**** TEXT SECTION ****

Geographical and Financial Flexibility (The Side Gig Economy)
Digital marketing’s fully digital and automated nature creates massive flexibility and lucrative opportunities outside traditional employment. High-earning opportunities are shifting geographically:
- High salaries in expensive metropolitan hubs like Mumbai (average ₹8 to ₹12 lakh) or Hyderabad (average ₹6 to ₹15 lakh) often result in low savings due to high rent and commute costs.
- The highest savings potential is found in Tier 2 and Tier 3 cities (e.g., Gwalior, Indore, Kochi, Surat, and Jaipur), which have much lower living expenses. Marketing professionals in these areas are increasingly handling digital marketing and social media for international companies, earning in dollars and spending in rupees.
Examples of Digital Side Gigs:
- A college dropout from Gwalior earns ₹5 lakh per month selling Facebook ad packages to local businesses.
- A 23-year-old in Indore earns ₹80,000 per month managing Instagram campaigns for US clients.
- YouTube Channel Consulting: Highly specialised consultants help brands develop content strategies, with some earning seven figures and reaching significant financial milestones by the age of 25.
This flexibility allows individuals to bypass traditional career ladders and leverage high-value digital services globally.
Final Thought
The defining reality of the digital marketing industry is its relentless shift toward automation and quantifiable results. The career is distinguished by an extremely high-risk, high-reward environment in which success is determined less by expensive academic credentials (which frequently yield poor ROI) and more by personal commitment to continuous learning and mastery of technology tools.
Future marketers must recognise that AI is more than just a tool; it is a replacement for manual labour, necessitating that they upgrade their skills to those of strategists and AI prompters. The lucrative nature of the field is accessible to anyone, even those in Tier 2/3 cities, provided they possess a genuine passion for data, creativity, and the discipline to leverage digital automation to deliver clear, measurable returns on investment.

****

§ WORK INSTRUCTIONS
1/ Which Tier 2 and Tier 3 cities does the digital marketing passage give as examples of places with the highest savings potential?
2/ Carry the digital marketing passage forward from its last sentence.

**** THE DATA ****

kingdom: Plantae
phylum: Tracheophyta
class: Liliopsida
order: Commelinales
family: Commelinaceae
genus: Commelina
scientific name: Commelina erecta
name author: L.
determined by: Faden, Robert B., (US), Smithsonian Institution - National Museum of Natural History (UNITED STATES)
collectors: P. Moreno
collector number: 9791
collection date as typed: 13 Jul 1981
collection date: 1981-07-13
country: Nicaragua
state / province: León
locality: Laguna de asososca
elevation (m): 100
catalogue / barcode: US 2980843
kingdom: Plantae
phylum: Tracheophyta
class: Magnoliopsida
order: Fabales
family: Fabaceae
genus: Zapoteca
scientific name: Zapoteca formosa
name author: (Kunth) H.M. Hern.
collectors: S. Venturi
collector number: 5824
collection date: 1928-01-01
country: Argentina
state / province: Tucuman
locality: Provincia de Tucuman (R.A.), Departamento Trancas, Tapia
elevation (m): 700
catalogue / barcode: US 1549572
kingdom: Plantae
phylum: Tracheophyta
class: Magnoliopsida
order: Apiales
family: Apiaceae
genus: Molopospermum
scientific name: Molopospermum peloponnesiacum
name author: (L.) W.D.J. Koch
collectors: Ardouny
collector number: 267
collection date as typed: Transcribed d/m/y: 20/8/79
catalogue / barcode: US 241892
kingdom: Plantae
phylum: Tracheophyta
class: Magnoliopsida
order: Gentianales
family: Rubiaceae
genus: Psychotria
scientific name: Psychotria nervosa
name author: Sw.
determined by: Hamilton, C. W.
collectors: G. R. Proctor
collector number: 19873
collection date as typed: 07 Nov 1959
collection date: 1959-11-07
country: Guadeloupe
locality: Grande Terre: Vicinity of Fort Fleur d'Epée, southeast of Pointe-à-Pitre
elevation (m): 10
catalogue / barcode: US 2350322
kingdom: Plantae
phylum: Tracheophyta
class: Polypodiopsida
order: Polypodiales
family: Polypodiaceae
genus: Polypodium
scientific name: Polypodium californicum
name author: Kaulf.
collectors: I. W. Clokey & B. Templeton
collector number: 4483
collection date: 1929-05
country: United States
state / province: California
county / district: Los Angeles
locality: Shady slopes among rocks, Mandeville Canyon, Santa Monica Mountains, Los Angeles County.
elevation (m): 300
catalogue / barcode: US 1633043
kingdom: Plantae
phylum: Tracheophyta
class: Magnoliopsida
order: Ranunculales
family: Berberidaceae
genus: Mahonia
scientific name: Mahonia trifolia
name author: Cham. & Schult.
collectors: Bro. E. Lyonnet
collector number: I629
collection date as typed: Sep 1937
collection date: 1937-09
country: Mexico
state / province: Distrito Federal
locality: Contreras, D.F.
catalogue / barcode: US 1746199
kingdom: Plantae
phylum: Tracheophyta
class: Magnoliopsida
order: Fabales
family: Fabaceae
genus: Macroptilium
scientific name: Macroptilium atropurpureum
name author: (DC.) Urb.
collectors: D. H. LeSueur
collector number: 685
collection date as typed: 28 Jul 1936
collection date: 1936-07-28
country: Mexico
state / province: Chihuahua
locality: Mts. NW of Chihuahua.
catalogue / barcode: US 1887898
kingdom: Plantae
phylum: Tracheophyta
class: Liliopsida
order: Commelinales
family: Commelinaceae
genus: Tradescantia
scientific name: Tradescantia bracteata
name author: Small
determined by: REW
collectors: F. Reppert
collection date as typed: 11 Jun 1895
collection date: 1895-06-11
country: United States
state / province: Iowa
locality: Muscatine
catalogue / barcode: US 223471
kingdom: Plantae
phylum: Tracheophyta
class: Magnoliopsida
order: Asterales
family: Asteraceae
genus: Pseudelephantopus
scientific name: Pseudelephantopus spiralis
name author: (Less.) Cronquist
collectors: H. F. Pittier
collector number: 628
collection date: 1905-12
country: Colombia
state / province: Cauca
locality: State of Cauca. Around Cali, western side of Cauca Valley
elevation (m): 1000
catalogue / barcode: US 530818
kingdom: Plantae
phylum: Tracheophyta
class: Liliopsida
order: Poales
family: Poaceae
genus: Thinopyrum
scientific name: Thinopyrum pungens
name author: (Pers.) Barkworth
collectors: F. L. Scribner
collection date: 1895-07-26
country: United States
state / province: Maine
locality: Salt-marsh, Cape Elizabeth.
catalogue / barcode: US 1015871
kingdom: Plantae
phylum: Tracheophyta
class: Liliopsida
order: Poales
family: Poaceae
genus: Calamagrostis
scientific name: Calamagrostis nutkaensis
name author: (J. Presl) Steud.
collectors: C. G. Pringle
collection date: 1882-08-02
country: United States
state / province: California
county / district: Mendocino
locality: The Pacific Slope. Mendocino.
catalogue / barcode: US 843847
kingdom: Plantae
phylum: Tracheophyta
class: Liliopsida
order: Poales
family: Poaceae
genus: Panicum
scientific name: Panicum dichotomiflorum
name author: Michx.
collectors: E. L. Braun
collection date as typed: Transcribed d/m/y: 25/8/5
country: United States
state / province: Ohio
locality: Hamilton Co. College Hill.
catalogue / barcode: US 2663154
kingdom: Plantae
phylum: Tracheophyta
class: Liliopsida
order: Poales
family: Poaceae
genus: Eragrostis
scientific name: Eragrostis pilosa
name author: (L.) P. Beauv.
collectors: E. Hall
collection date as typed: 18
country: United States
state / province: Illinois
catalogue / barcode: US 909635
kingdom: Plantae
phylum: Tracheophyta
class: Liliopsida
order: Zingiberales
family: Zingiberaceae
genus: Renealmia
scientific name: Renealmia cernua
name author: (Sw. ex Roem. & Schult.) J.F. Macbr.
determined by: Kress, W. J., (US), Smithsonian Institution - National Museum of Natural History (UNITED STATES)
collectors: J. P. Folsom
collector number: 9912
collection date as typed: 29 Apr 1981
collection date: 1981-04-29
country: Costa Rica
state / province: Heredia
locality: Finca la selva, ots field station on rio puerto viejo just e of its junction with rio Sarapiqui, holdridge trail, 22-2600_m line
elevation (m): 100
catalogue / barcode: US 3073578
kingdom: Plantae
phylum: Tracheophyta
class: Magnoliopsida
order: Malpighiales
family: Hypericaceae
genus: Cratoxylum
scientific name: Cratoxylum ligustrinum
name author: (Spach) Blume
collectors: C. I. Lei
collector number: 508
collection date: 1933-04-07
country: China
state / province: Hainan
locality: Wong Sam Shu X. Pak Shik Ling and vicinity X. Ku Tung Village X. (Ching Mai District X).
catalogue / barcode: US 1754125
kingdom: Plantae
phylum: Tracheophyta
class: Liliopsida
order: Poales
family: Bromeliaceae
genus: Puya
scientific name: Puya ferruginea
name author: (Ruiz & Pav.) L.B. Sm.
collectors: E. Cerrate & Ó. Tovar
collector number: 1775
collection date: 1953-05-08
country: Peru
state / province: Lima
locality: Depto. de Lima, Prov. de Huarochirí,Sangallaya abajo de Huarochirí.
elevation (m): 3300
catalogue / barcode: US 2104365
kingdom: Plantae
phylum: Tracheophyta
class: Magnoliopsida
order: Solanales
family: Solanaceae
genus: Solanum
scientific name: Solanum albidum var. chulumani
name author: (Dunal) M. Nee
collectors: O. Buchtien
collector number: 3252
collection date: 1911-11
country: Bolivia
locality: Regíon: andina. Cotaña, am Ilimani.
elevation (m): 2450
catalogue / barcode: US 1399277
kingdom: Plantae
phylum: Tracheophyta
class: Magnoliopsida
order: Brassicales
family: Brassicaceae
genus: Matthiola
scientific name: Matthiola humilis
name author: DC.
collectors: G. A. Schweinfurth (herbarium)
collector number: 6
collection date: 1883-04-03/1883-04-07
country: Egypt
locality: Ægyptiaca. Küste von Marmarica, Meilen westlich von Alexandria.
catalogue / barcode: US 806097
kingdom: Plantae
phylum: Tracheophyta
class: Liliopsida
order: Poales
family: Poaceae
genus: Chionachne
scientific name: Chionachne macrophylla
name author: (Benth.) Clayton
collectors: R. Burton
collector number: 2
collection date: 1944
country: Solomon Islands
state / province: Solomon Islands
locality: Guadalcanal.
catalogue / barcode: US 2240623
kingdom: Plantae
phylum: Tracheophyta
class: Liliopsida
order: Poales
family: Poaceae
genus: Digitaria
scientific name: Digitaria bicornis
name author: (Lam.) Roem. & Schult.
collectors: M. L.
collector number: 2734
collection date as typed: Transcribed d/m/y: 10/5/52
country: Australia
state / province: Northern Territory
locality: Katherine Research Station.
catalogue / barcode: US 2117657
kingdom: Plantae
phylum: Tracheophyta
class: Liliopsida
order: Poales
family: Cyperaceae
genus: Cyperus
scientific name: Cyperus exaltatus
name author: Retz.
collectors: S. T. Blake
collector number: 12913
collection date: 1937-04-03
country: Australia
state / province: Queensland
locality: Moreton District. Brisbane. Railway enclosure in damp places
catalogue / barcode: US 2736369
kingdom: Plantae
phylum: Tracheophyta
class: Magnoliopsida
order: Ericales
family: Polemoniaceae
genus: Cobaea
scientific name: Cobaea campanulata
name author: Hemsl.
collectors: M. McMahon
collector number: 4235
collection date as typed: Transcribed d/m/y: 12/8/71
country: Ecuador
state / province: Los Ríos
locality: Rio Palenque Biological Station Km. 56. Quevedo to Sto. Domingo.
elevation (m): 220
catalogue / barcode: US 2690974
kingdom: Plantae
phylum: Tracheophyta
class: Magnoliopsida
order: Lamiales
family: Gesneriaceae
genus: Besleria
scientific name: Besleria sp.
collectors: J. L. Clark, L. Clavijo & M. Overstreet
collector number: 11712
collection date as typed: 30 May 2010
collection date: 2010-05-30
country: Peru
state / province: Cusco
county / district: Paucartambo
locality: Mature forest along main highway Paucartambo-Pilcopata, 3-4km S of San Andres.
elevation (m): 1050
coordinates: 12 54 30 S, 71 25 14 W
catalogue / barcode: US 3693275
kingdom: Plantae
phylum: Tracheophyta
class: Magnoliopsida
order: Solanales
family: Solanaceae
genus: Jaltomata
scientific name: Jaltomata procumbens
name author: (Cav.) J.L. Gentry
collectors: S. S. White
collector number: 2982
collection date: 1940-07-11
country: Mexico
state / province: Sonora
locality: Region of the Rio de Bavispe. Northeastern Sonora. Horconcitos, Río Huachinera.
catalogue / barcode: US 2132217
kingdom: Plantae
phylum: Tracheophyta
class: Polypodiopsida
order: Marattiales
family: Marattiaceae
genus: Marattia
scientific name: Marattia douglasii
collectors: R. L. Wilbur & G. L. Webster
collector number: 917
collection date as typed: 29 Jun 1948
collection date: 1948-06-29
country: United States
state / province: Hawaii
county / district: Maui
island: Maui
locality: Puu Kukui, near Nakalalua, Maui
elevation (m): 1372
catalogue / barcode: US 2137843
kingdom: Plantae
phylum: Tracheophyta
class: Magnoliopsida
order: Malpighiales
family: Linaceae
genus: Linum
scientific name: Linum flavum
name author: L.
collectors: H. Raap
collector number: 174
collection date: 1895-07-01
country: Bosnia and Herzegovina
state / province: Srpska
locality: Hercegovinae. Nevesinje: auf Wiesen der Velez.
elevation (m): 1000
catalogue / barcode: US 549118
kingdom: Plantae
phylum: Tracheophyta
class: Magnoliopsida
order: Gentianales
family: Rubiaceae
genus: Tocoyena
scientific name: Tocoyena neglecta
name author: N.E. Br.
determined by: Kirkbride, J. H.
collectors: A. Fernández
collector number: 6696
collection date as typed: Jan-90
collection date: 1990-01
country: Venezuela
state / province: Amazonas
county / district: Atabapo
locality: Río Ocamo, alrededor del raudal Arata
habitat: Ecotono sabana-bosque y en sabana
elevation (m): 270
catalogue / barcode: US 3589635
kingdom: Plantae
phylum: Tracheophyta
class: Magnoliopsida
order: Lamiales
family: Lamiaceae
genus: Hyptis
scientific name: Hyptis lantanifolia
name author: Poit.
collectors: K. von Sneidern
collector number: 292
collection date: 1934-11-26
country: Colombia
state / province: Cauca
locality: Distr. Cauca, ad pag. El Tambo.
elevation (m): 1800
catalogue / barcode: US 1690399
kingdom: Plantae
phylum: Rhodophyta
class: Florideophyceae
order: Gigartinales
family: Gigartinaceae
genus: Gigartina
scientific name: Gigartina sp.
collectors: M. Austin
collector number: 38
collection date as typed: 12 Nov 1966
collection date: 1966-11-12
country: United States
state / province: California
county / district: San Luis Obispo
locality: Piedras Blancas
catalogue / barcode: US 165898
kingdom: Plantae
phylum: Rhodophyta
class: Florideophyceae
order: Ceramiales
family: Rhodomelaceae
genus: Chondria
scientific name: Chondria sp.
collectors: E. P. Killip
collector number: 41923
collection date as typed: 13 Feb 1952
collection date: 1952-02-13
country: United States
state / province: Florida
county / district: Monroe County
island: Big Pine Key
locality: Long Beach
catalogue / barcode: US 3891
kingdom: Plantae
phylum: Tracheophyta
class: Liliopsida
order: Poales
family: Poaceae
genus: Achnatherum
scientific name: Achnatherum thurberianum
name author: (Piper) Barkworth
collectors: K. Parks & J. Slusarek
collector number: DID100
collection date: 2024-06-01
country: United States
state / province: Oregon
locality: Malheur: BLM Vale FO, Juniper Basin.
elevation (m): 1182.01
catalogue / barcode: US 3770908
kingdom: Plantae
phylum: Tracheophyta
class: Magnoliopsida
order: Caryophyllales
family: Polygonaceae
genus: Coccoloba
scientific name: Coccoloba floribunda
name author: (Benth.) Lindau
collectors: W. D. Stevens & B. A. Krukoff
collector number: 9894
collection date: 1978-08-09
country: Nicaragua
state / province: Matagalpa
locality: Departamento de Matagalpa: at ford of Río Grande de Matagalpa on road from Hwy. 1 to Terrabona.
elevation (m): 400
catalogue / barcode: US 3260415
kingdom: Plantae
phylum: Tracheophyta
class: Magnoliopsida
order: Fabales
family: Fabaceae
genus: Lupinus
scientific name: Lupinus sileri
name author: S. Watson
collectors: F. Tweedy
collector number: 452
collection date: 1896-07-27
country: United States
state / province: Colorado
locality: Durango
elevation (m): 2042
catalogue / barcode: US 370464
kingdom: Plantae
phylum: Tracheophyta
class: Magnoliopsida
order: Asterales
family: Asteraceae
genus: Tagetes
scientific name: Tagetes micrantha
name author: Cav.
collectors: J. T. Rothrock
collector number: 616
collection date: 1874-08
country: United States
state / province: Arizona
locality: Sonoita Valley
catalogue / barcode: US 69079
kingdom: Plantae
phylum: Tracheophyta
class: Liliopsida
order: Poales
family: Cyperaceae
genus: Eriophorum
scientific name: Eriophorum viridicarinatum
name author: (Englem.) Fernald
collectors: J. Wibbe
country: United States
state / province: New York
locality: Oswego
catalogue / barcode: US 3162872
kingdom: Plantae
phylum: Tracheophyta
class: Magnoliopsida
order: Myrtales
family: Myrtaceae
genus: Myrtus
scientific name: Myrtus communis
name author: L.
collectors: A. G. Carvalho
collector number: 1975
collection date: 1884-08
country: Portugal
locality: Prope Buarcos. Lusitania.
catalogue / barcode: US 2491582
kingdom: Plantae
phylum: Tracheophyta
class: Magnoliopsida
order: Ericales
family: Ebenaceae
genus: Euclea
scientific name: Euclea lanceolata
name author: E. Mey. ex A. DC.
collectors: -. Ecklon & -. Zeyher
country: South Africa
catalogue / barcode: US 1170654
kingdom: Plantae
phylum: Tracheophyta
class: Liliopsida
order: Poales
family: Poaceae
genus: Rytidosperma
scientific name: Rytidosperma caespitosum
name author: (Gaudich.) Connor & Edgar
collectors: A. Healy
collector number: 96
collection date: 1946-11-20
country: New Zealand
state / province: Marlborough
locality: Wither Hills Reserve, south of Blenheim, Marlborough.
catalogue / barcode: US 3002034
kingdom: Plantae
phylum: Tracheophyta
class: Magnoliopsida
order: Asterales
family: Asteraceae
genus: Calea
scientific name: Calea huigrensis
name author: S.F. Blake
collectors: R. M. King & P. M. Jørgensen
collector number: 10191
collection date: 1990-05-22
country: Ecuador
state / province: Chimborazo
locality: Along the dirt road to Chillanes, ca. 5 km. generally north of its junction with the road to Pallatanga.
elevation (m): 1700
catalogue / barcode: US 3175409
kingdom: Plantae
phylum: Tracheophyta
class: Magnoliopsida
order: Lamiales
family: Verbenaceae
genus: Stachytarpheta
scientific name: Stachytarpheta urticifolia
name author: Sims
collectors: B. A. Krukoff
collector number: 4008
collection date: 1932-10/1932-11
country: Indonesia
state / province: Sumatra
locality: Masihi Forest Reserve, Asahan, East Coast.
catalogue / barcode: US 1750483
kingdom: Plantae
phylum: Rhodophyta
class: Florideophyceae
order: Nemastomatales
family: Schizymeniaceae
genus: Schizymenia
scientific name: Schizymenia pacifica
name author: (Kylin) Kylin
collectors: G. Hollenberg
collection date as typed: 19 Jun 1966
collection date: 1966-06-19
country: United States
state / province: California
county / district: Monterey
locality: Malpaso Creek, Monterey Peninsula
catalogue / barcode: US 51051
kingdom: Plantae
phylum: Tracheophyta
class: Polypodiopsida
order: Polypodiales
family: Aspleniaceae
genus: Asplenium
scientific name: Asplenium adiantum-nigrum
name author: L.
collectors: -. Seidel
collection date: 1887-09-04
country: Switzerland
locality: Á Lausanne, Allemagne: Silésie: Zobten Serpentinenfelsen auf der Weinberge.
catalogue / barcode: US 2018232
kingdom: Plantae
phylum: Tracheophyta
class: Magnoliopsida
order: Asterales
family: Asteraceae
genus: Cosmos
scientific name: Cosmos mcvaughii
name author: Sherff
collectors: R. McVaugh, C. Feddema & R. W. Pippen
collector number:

****

§ SET OF ANSWERS
1/ Gwalior, Indore, Kochi, Surat, Jaipur

2/
Frequently Asked Questions
1. Is digital marketing considered an IT career?
A. Digital marketing is not strictly an IT career, but it heavily relies on IT tools, platforms, and analytics. It bridges technology with business, making it essential in industries that depend on IT infrastructure. Professionals in IT often find digital marketing skills valuable for expanding their career options.
2. Why is digital marketing important in IT-related industries?
A. IT-related industries thrive on innovation and online presence. Digital marketing enables these businesses to reach global audiences, showcase products, and analyse customer behaviour. It ensures that technological solutions are effectively communicated and implemented in competitive markets.
3. What skills are needed to succeed in digital marketing?
A. Key skills include SEO, social media management, content creation, and data analytics. Technical knowledge of IT tools enhances these abilities, while creativity ensures campaigns stand out. A mix of analytical and creative skills makes professionals versatile and industry-ready.
4. How can students prepare for a career in digital marketing?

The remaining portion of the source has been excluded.